== Passage provided

From Elena Kagan’s first comments about Cheney’s illegal wiretapping program yesterday (at 2:10), it sounds almost like she’d vote for rule of law in the al-Haramain case (though the case is probably in the gray area of cases on which she should recuse herself).
DiFi: And we have just had a case. It came–by a District Court Judge in California, as of March 31 of this year, the al-Haramain case, and Senator Specter and I have discussed this. It’s my understanding that what the judge did here was find the Terrorist Surveillance Program illegal, and essentially say that the plaintiff was entitled to damages from the government. So I guess the question might be whether that case goes up to the Supreme Court or not. But clearly the judge here dealt with something that was outside of the scope of law–which was the Terrorist Surveillance Program–and made a finding that it was, in fact, illegal.
Kagan: I believe that is what the judge said in that case and that case is still pending of course and might come before the Court. I think that the appropriate analysis to use with respect to that case or many others in this area would be the Youngstown analysis which makes very important what Congress has done. Where Congress authorizes the President, it’s one thing, where Congress has said nothing, it’s still another, where Congress has specifically barred the activity in question, you’ve got a much much higher bar for the President to jump over in order to find the action Constitutional.
After all, as DiFi with her historic concern for FISA being the “exclusive means” to conduct wiretapping seems intent to remind Kagan, warrantless wiretapping was specifically barred.
But maybe not. Continue reading
This exchange is one of the most telling from the entire Kagan hearing today (note; we’ve edited this exchange for length; here’s the full exchange; also, while you’re watching, keep an eye on the body language of the bearded man sitting behind Kagan, White House Counsel Bob Bauer).

====
== Dataset excerpt

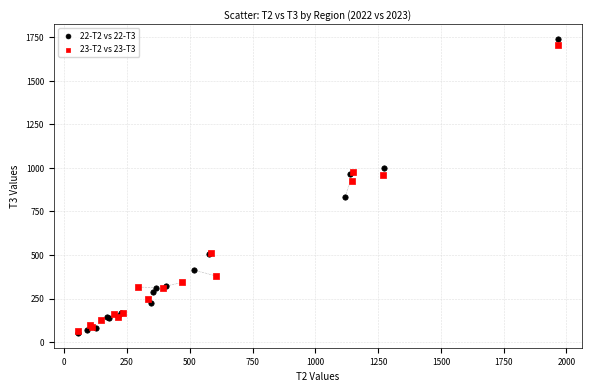

Which series has the largest Y range (max minus min)?

22-T2 vs 22-T3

====

_Exercise details_. Can you write out the part of the Kagan hearing excerpt between "From Elena Kagan’s" and "in fact, illegal.", inclusive, word for word? The data has no connection to the Kagan hearing excerpt.

_Solution below_.
From Elena Kagan’s first comments about Cheney’s illegal wiretapping program yesterday (at 2:10), it sounds almost like she’d vote for rule of law in the al-Haramain case (though the case is probably in the gray area of cases on which she should recuse herself).
DiFi: And we have just had a case. It came–by a District Court Judge in California, as of March 31 of this year, the al-Haramain case, and Senator Specter and I have discussed this. It’s my understanding that what the judge did here was find the Terrorist Surveillance Program illegal, and essentially say that the plaintiff was entitled to damages from the government. So I guess the question might be whether that case goes up to the Supreme Court or not. But clearly the judge here dealt with something that was outside of the scope of law–which was the Terrorist Surveillance Program–and made a finding that it was, in fact, illegal.